Take Notes and Seek the Knowledge of Those Around You
There are three people (aside from ALL of Techucate) who I sincerely appreciate the guidance from during this experience: My amazing husband who has helped me push through many instances, and seems to have the most patience out of anyone (also a Software Developer), my mentor and CEO of Techucate LLC, Zach, who continues to push through with guiding a brand new developer and the frustrations that may come along with that, and myself.
I am not mentioning myself to emphasize anything that I have accomplished – that is far from it. I mention myself because I am passing learning curves and through ceilings that I was not sure I was capable of. I have much to learn still and always will, but trust in yourself and you will take yourself far. Although I may have made small steps, I know I’m on my way to something rewarding.

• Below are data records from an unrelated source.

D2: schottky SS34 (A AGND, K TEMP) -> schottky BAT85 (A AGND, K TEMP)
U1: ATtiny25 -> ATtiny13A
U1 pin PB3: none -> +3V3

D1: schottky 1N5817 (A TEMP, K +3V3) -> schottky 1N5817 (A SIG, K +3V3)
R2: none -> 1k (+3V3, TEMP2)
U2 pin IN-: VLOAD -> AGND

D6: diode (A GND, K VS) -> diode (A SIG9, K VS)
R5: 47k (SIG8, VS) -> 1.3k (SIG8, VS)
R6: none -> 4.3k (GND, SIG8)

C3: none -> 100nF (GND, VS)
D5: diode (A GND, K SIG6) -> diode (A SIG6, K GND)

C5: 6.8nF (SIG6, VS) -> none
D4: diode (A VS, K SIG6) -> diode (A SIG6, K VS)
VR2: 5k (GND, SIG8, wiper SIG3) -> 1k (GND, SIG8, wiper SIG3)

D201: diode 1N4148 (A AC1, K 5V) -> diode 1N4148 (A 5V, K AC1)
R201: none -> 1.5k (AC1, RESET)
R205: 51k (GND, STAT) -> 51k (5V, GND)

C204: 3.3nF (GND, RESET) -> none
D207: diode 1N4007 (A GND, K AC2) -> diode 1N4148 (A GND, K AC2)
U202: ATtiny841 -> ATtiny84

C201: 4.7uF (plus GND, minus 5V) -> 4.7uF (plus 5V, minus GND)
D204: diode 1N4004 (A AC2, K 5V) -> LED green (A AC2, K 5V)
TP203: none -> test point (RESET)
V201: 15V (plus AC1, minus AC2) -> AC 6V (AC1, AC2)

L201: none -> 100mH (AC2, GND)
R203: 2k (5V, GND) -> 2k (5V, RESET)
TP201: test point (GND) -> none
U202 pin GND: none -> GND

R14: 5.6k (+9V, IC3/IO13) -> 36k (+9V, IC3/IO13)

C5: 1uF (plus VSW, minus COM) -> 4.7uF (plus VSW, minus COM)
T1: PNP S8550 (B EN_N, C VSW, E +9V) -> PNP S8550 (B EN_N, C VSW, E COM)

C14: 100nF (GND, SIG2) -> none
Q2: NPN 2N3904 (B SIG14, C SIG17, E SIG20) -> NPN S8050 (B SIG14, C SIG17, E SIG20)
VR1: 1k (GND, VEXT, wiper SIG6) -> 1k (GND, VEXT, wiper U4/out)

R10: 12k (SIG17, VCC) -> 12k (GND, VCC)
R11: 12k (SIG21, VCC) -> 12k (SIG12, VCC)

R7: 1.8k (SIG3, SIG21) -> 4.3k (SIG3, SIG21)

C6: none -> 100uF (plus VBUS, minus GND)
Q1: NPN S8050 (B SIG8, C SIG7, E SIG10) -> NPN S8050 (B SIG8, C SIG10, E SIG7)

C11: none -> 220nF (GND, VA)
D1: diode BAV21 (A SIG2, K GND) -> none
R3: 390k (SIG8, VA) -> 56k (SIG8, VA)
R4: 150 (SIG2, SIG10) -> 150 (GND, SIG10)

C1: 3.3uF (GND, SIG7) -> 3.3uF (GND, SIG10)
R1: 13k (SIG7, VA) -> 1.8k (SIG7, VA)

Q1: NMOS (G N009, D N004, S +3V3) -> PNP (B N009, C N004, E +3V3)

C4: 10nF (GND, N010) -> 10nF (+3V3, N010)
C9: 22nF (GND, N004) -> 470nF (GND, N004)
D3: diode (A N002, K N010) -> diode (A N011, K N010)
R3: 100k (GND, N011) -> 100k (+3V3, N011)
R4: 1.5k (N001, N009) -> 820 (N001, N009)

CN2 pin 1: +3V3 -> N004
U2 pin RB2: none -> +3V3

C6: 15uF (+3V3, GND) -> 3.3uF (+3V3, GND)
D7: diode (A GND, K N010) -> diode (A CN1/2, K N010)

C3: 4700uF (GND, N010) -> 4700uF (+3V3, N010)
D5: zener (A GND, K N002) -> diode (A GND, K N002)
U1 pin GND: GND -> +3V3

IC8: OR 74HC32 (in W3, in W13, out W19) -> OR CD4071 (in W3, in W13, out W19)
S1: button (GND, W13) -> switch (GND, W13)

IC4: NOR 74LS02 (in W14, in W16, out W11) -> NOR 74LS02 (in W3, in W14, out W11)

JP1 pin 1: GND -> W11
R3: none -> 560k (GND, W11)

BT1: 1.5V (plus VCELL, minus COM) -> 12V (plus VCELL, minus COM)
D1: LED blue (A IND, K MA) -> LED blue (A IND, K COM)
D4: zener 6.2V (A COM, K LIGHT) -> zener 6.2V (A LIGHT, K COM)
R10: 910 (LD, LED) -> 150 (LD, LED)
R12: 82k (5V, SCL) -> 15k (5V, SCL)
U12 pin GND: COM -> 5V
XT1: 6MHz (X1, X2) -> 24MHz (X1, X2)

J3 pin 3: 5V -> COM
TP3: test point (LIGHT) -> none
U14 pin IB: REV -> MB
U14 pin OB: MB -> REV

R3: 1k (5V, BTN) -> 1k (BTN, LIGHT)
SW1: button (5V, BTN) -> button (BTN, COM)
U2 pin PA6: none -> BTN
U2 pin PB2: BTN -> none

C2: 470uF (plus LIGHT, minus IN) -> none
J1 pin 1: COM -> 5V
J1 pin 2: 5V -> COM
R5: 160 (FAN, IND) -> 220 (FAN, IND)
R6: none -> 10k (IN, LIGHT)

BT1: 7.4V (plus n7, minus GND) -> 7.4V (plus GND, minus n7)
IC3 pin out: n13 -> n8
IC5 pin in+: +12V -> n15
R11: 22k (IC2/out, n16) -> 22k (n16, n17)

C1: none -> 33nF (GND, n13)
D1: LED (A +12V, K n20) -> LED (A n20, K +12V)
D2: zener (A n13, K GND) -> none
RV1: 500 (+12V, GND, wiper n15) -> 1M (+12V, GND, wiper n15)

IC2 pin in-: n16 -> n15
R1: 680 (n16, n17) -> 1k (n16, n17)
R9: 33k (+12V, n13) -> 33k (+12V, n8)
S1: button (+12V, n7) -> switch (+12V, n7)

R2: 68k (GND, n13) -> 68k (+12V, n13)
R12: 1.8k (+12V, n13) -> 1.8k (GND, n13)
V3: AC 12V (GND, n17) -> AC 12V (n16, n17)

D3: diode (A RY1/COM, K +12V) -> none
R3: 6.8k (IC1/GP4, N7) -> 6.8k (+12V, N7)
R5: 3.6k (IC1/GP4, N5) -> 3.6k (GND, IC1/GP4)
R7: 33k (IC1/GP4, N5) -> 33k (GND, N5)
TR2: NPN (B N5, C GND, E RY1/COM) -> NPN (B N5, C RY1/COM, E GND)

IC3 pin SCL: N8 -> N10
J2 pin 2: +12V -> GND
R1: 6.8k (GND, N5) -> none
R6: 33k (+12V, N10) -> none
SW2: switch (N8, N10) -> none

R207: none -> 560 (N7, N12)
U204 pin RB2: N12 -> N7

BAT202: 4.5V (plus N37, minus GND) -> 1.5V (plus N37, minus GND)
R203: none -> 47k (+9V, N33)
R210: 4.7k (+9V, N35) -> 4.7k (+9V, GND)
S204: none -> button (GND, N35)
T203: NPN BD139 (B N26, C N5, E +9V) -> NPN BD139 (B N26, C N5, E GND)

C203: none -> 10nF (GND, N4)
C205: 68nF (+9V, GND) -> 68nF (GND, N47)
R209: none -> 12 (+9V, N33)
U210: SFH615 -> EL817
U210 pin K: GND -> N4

Also, take notes during your meetings, from those around you, the documentation you visit, YouTube videos you watch, any resources you can get your hands on. Review the notes and the knowledge that has been provided to you and you will be thankful for it.
The Rewards are Exciting
People mention it all the time – those, “Ah HA!” moments - the lightbulb moments. These instances are incredibly exciting, and you will experience them! Your persistence will pay off in ways such as being able to finally communicate what exactly you are trying to create, detailed debugging issues, questions that contain context pertaining to what you want to figure out, and fellow developers will be able to understand much easier as well. Essentially it may be compared to learning a new language and finally being able to communicate with another person who speaks that language. Persist for those instances.